> **TASK INSTRUCTIONS**: Throughout the listing below, show every line in which "Article" occurs.
PROVIDED INFORMATION Block Start
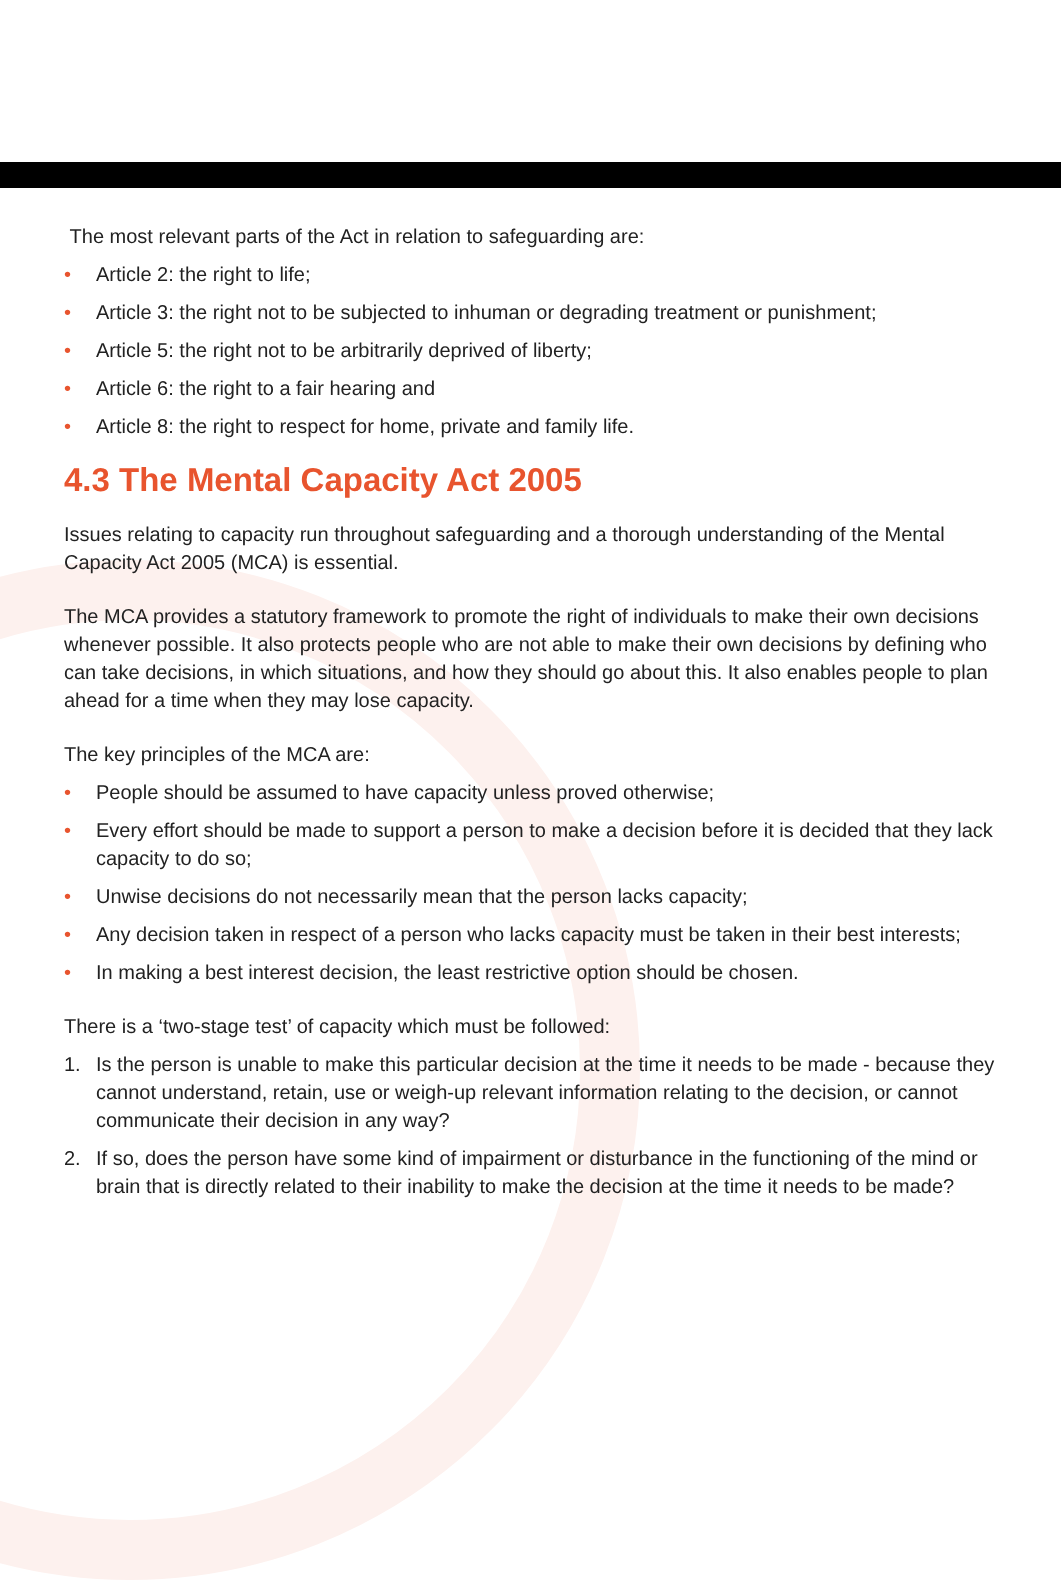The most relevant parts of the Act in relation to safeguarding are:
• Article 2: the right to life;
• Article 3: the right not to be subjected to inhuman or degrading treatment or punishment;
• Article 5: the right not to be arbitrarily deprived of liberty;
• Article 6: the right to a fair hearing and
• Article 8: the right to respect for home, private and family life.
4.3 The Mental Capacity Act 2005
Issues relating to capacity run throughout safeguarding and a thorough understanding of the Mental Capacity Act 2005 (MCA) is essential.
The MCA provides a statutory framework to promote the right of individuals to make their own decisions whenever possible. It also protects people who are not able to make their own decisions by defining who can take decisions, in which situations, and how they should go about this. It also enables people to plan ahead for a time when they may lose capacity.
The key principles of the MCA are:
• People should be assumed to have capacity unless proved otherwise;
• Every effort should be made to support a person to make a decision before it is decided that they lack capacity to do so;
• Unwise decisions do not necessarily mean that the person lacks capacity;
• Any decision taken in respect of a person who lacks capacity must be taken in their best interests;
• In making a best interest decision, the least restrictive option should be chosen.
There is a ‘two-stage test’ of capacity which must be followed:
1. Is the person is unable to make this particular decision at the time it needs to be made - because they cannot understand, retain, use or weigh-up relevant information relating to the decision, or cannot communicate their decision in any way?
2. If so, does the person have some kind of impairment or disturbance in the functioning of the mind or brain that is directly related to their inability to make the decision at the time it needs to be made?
PROVIDED INFORMATION Block End
PROVIDED INFORMATION Block Start
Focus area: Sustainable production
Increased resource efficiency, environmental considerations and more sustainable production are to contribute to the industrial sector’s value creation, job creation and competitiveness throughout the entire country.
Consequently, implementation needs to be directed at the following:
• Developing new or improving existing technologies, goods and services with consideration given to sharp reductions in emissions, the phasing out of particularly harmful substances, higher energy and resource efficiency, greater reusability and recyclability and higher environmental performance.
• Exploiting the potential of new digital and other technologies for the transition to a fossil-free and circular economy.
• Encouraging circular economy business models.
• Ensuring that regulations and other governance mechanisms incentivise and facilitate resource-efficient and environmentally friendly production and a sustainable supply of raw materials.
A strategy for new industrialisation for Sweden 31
PROVIDED INFORMATION Block End
PROVIDED INFORMATION Block Start
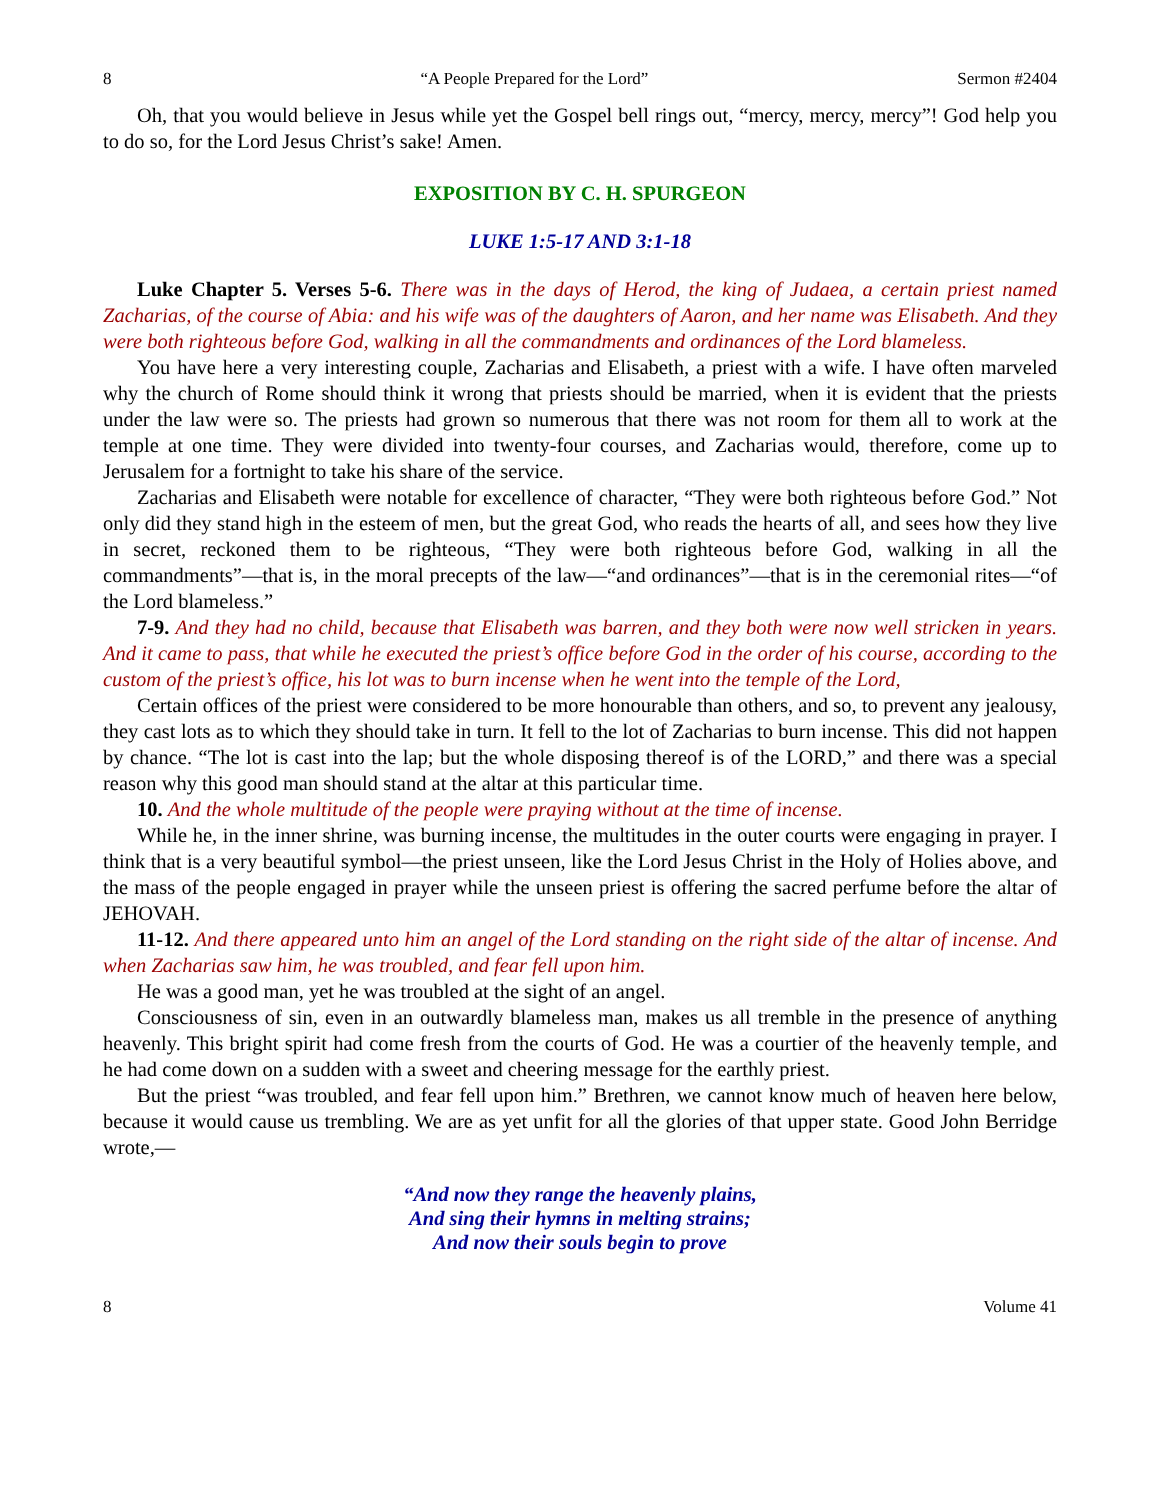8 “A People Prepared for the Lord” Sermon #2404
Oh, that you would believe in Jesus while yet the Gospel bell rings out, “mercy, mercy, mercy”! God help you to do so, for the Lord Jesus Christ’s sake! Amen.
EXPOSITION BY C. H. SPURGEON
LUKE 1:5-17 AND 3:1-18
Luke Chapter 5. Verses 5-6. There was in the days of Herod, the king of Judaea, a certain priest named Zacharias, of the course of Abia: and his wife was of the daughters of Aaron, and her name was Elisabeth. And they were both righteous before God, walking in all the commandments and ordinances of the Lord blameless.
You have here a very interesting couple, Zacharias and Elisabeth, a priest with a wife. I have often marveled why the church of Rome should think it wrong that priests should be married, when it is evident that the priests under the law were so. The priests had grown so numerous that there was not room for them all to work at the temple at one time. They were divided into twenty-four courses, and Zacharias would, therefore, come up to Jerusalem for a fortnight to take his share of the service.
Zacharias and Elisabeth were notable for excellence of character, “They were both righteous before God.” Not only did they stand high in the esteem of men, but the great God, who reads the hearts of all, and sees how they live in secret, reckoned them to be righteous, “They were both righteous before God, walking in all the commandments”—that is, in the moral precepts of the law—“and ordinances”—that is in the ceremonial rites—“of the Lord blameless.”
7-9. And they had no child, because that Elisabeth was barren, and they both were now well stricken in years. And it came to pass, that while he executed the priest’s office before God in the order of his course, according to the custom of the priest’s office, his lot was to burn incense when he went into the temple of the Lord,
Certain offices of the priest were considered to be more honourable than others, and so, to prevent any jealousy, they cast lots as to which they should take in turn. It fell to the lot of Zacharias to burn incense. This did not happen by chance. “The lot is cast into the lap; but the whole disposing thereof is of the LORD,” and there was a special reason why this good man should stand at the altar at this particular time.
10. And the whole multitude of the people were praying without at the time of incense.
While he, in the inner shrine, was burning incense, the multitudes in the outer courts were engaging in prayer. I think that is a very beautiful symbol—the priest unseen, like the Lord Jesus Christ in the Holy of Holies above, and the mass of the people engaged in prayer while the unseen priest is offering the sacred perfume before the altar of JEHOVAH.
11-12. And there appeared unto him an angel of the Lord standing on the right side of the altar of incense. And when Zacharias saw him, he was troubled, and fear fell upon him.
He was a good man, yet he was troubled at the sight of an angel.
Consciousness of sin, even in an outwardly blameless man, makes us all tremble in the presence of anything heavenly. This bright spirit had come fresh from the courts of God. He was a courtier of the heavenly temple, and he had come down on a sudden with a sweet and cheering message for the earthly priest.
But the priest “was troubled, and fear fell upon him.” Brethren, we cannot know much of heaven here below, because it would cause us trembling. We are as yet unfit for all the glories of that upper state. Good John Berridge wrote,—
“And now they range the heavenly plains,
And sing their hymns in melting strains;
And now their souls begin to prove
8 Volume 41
PROVIDED INFORMATION Block End
> **YOUR SOLUTION**:
• Article 2: the right to life;
• Article 3: the right not to be subjected to inhuman or degrading treatment or punishment;
• Article 5: the right not to be arbitrarily deprived of liberty;
• Article 6: the right to a fair hearing and
• Article 8: the right to respect for home, private and family life.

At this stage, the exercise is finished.